* **Supplied text**
= = =

Previous theories concerning hitmen from Saudi Arabia, Nigerian gangs, Chinese government involvement, and other salacious tales were really something.
I read a comment on another forum that made a big deal of the briefcase in particular. If they were just memeing/shitposting on the story that's one thing, but a lot of people seemed to sincerely believe that briefcase or suit ownership was actual evidence of being a contract killer.
The professional coordinated murderers of Mahmoud Al-Mabhouh were caught on surveillance cameras wearing totally unremarkable clothing. In real life, contract killers don't have uniforms. However I think it's interesting to consider the possibility that the killer in this case was essentially role-playing as a contract killer as portrayed by popular media.
What's intriguing to me is the idea that not only might the killer have been (consciously or unconsciously) role-playing a "professional", but that the police were engaging in the same fantasy.
There were under 200 homicides in NYC in 2020 (to date). Undoubtedly the slimmest minority (if any) were, in the way one imagines, "professional". So it seems safe to assume the homicide detectives might not have significant firsthand experience with which to say, "this seems like a professional job."
I'm reminded a little bit of the Bellagio "Biker Bandit" (https://lasvegassun.com/news/2011/aug/23/bellagio-bandit-get... whole thing seemed super professional (full-face motorcycle helmet, full body-suit, in-and-out in minutes)...but it turned out to be a dude with a gambling problem and an Oxy habit.
I was once told my Dodge was a "drug dealer" car. I laughed, saying any sane drug dealer would choose a boring, nondescript, dime-a-dozen car that did not stand out. My Dodge attracts a lot of attention.
Sounds like there's a difference between drug dealers that do and don't know how to keep under the radar. And the person who said that to you, only knows of the unwise ones? :)
To be fair the only reason there was evidence was that they guy had to flee before he was done cleaning up. I don't blame the cops for their initial conclusions the level of premeditation in this murder was much higher than normal.
If anything, the impression that professionals do the job spotlessly seems like it goes hand-in-hand with the misattribution of this crime to a "professional."

= = =

* **Supplied information**

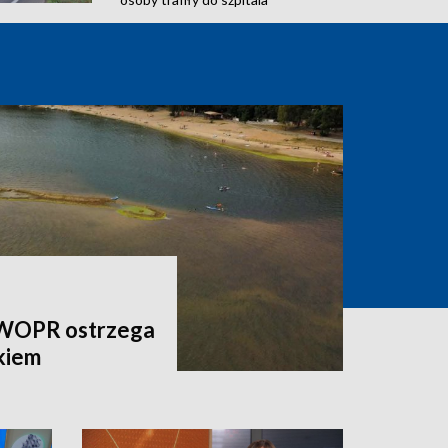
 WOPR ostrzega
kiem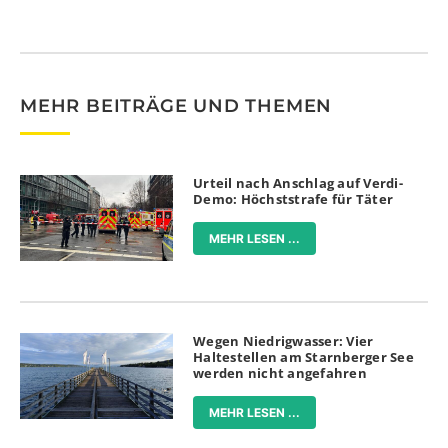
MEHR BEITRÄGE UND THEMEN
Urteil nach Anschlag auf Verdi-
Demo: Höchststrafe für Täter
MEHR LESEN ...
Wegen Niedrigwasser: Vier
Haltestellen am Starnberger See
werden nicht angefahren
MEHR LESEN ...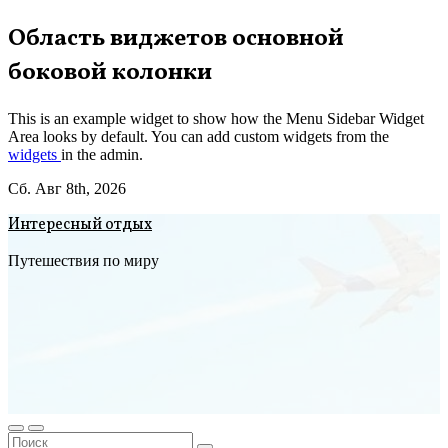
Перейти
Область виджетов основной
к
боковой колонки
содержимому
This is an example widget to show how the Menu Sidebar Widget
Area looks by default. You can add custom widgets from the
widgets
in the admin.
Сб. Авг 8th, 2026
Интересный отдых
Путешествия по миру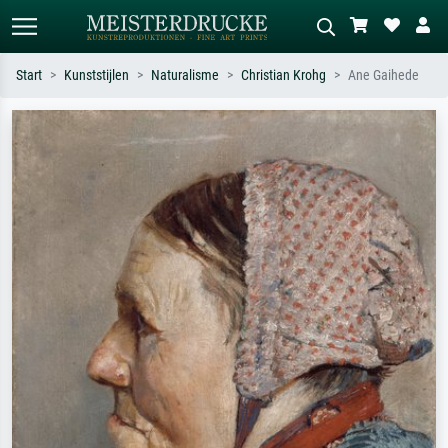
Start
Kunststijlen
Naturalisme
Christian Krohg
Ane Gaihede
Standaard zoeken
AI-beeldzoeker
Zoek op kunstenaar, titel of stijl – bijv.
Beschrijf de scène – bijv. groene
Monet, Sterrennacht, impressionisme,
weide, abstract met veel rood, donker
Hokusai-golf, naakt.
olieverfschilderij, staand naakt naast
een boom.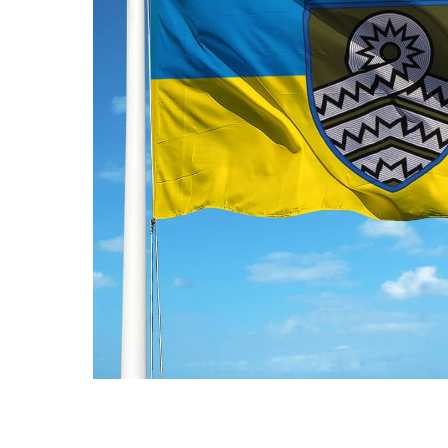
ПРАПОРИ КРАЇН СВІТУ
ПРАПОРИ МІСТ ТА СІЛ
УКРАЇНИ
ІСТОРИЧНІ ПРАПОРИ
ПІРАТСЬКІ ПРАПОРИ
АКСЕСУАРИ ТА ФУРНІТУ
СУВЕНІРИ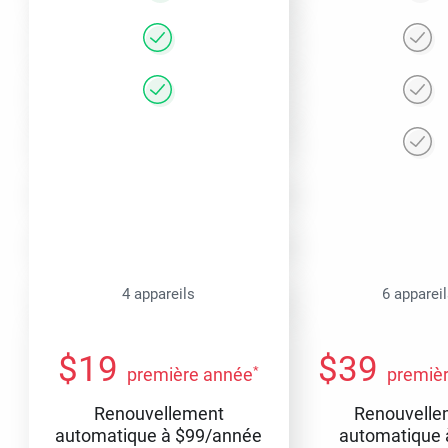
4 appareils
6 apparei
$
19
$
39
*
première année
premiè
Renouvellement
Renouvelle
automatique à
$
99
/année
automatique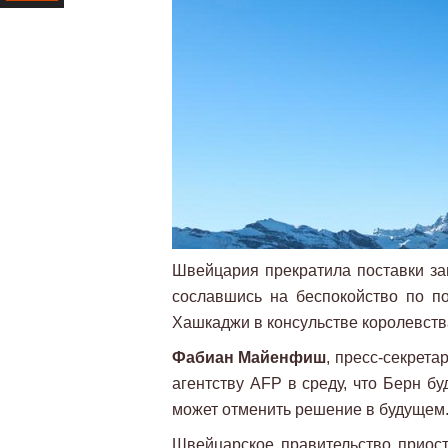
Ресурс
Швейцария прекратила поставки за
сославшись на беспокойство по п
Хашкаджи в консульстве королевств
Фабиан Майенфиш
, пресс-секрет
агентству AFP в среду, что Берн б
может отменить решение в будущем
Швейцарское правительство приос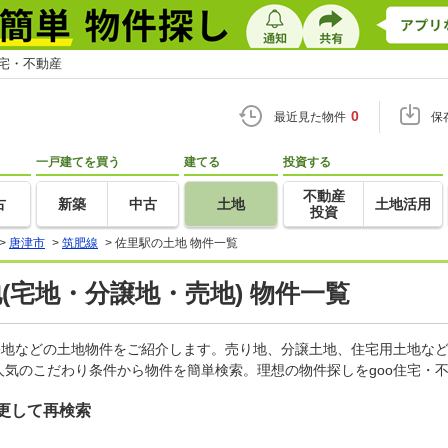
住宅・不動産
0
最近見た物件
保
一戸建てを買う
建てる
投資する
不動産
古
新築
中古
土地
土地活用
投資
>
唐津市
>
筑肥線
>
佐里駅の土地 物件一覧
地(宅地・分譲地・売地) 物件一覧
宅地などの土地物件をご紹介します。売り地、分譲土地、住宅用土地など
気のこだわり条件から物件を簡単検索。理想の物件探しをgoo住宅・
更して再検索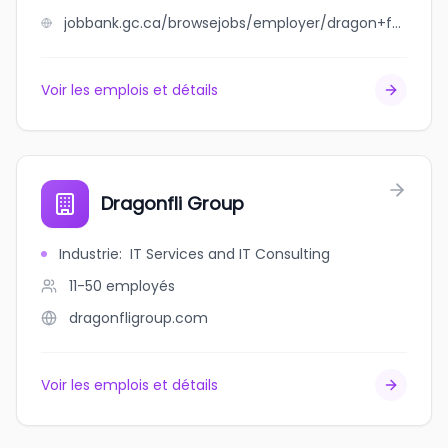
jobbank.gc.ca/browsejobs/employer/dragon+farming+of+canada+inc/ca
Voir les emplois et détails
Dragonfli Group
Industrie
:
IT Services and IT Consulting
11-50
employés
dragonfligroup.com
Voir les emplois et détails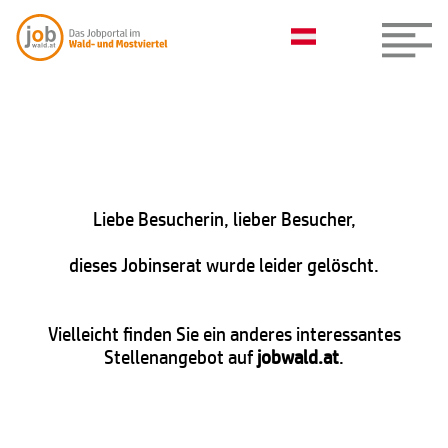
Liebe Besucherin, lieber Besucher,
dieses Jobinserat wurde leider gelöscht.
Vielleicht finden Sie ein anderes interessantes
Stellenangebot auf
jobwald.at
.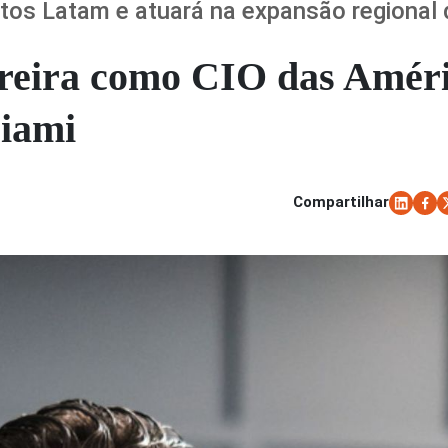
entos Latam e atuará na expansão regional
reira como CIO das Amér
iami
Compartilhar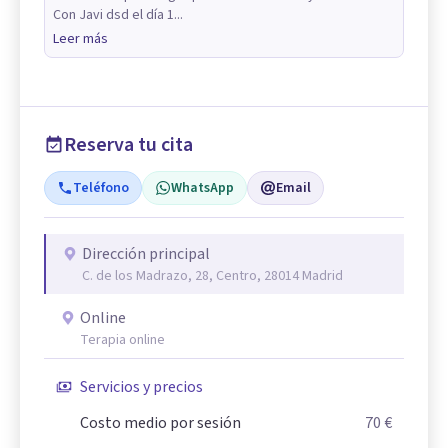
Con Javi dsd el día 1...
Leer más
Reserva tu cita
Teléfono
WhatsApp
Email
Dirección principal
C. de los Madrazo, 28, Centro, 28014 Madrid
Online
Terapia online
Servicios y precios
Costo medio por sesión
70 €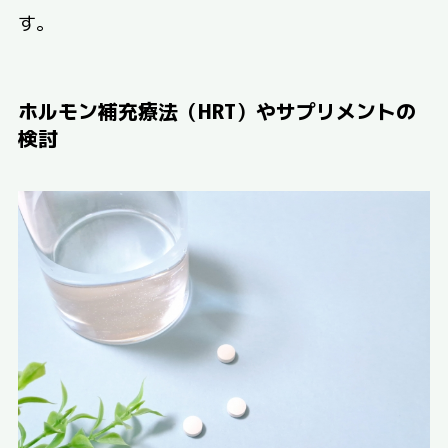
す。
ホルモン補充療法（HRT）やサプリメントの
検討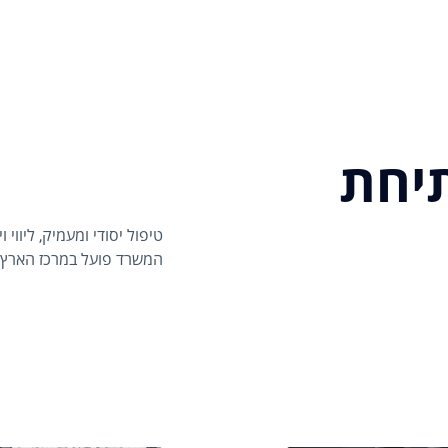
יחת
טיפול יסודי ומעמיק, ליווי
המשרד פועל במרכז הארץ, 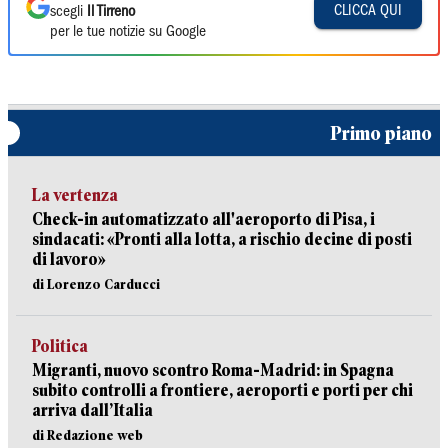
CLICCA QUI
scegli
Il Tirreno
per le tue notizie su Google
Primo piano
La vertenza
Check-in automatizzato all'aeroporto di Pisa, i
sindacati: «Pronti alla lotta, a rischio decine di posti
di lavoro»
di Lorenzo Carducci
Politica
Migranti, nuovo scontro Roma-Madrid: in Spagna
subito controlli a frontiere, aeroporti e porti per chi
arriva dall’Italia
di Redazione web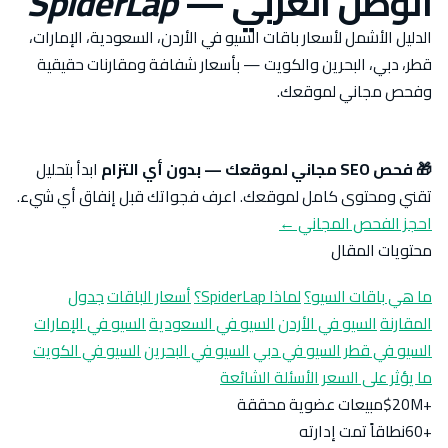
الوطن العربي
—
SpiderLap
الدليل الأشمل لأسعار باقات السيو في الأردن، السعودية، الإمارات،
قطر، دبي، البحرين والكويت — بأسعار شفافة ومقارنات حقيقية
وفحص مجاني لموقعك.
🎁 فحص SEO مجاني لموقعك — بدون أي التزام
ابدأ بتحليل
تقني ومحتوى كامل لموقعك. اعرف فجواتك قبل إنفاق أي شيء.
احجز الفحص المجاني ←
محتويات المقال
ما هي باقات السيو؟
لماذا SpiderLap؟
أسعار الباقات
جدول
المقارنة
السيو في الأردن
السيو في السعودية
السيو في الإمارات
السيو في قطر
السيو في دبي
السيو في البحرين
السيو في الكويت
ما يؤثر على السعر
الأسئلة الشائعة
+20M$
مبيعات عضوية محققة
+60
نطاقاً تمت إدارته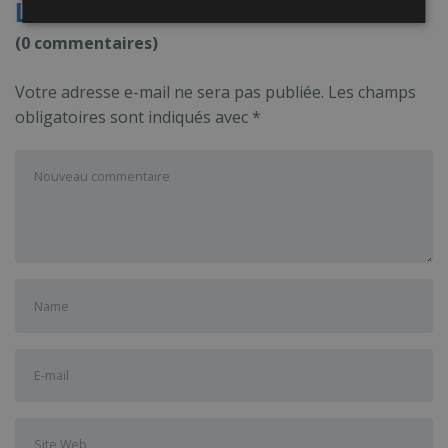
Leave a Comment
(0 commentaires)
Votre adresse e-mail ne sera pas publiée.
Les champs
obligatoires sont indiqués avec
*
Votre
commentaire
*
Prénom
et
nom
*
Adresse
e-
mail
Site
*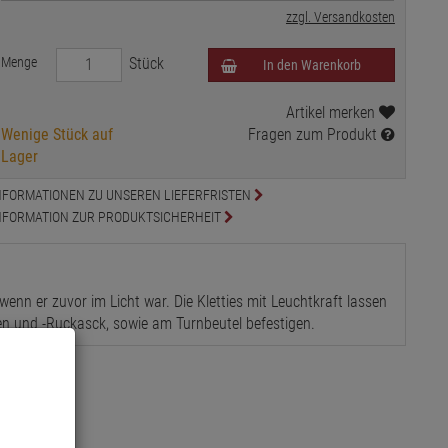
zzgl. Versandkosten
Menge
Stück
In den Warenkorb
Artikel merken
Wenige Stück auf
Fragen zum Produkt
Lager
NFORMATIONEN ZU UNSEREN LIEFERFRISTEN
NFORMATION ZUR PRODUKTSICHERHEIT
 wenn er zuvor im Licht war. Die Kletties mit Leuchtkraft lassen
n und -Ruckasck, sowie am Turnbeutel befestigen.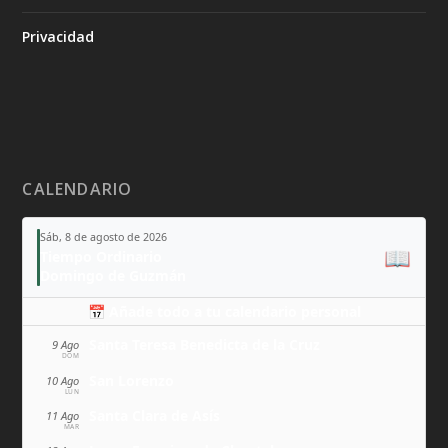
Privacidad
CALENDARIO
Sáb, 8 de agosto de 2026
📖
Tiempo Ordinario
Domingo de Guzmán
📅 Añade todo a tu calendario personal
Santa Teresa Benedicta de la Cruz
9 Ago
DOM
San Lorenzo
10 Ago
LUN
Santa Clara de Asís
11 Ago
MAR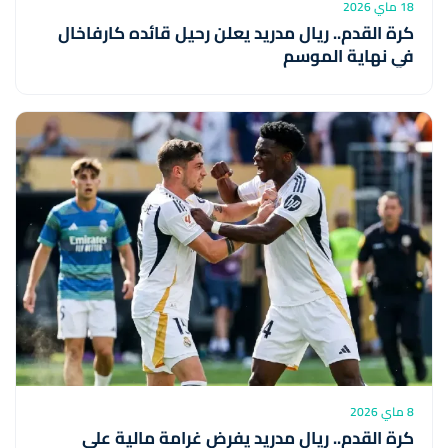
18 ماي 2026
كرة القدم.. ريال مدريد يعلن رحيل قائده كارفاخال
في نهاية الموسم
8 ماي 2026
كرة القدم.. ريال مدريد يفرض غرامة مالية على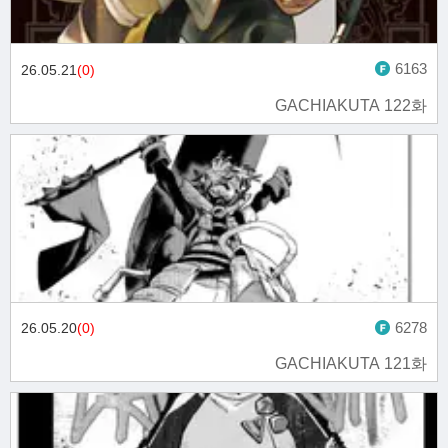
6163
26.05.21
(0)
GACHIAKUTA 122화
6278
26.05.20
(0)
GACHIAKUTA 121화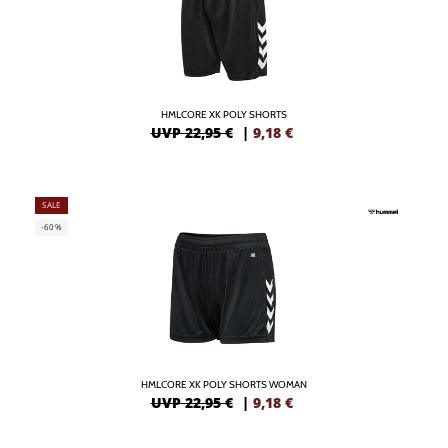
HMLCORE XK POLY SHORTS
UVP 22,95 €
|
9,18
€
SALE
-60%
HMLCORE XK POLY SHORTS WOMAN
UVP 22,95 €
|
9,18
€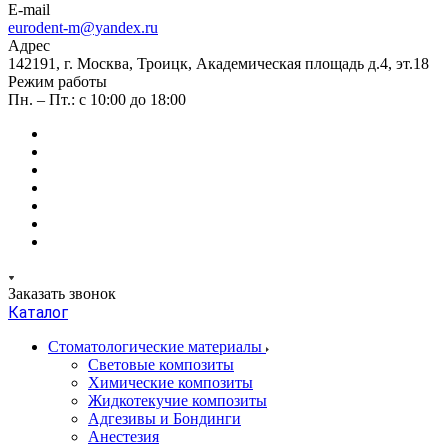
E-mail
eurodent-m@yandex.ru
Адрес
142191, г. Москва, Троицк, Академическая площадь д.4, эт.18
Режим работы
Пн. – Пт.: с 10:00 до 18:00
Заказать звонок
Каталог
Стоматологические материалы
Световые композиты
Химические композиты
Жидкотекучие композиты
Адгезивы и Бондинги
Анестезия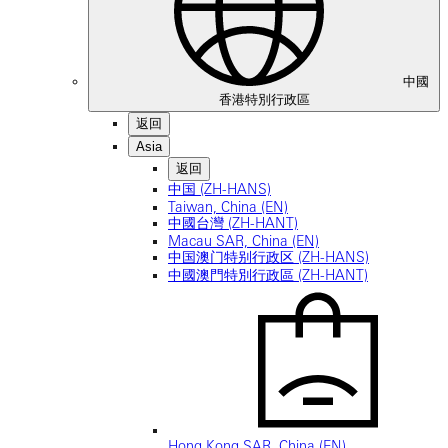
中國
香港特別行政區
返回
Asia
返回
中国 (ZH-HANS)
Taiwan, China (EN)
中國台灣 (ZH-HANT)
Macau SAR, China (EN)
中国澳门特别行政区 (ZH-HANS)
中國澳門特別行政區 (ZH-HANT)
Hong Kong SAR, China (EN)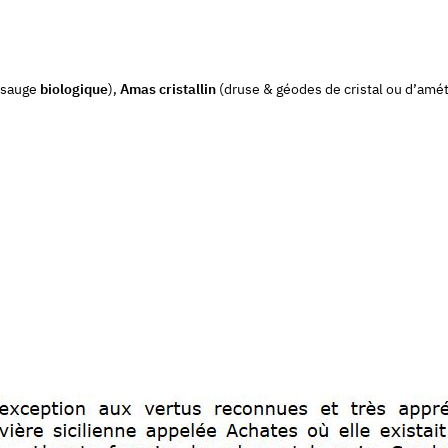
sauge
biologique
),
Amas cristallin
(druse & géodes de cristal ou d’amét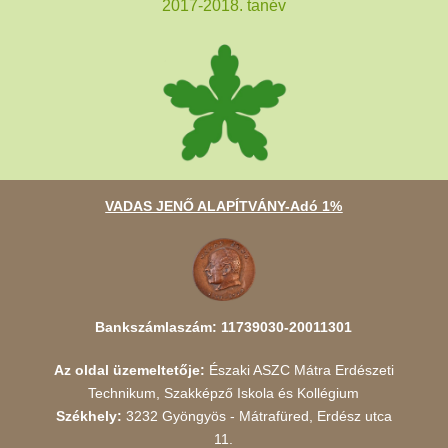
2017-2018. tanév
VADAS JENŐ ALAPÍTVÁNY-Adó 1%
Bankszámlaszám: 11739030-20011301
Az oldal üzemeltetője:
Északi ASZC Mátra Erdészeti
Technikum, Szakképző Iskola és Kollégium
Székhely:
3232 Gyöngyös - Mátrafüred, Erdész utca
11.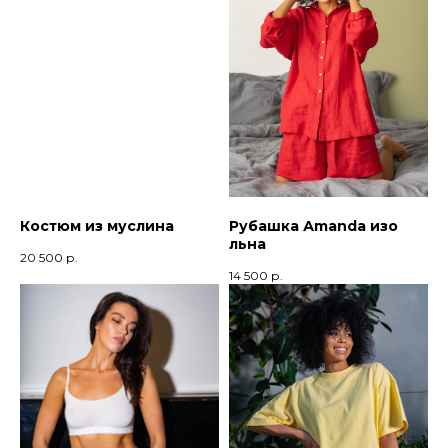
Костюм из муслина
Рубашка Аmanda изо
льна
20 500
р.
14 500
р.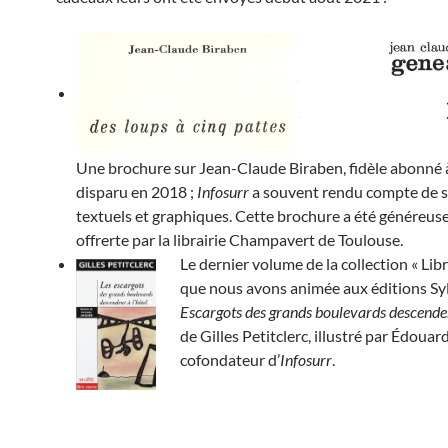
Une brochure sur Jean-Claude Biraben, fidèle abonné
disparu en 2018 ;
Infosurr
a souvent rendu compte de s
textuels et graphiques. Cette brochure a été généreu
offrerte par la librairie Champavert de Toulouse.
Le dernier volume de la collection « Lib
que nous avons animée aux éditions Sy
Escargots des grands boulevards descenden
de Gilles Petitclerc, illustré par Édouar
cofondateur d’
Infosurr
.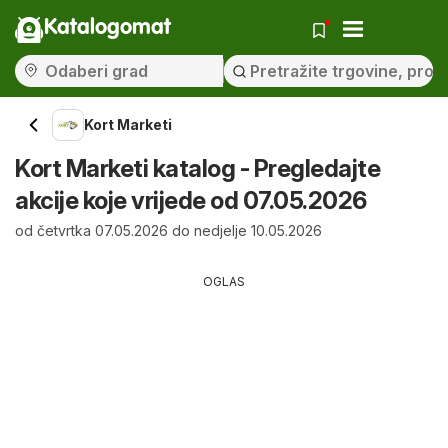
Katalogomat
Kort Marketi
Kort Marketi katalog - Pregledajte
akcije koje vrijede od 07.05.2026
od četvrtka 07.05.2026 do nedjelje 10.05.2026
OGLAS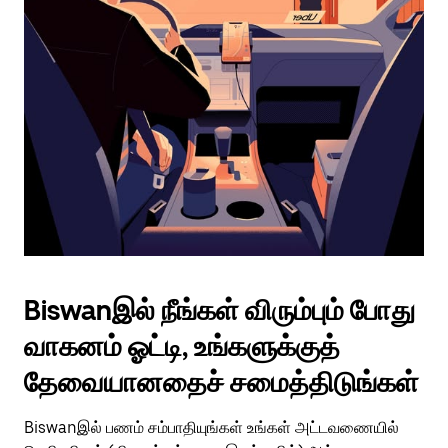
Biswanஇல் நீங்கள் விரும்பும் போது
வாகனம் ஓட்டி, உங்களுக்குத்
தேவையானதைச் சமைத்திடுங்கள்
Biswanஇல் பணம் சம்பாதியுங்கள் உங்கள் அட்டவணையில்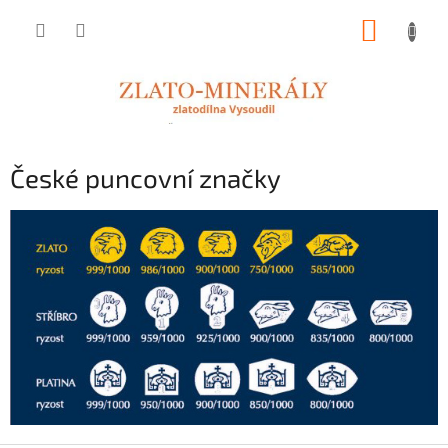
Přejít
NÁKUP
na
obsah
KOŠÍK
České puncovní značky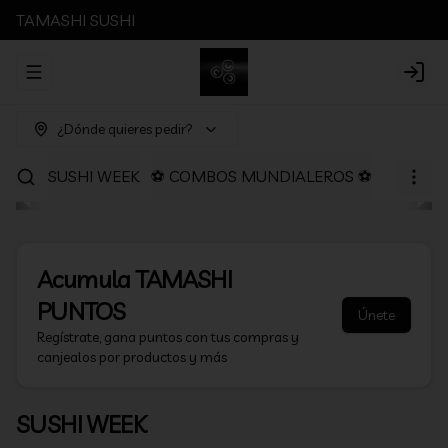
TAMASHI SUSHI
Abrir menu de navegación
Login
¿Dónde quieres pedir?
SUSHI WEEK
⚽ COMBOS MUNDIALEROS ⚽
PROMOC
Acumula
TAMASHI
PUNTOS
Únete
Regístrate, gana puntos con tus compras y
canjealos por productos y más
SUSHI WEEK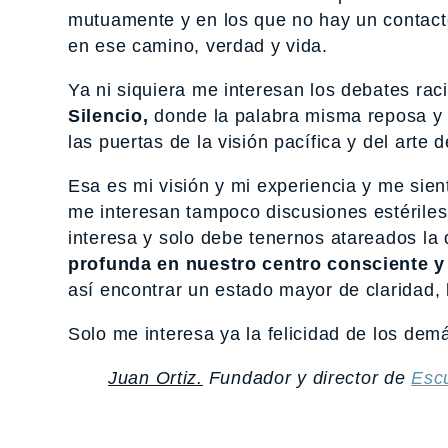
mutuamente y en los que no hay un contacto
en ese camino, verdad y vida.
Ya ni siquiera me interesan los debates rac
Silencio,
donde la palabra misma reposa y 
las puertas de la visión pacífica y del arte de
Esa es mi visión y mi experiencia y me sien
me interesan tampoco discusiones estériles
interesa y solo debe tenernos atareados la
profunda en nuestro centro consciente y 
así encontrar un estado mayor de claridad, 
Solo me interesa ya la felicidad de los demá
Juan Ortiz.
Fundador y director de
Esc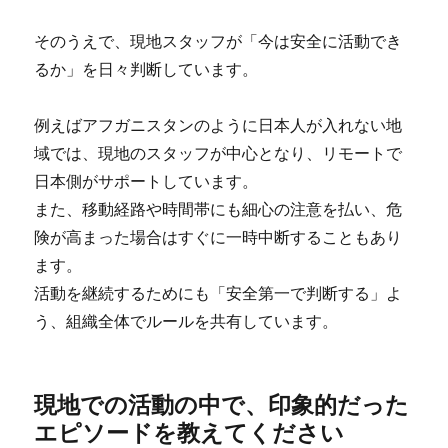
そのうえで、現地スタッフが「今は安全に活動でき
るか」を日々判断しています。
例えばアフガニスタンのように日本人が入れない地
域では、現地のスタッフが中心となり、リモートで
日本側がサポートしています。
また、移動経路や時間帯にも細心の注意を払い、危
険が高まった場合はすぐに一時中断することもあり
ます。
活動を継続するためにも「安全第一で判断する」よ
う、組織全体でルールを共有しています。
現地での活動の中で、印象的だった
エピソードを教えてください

= = =

* **Activity 1**
Rewrite the paragraph of the forum discussion beginning "There were under 200 homicides" in one shorter sentence, keeping its main facts.
* **Activity 2**
In the forum discussion, what were the murderers of Mahmoud Al-Mabhouh caught wearing on surveillance cameras?
* **Activity 3**
List each earlier theory that the first sentence of the forum discussion names specifically.
The records are separate material and are not part of the forum discussion.

* **Result 1**
NYC had fewer than 200 homicides in 2020 so far, and hardly any (if any) were truly "professional," so homicide detectives likely lack the firsthand experience to call a killing a professional job.

* **Result 2**
Totally unremarkable clothing.

* **Result 3**
- Hitmen from Saudi Arabia
- Nigerian gangs
- Chinese government involvement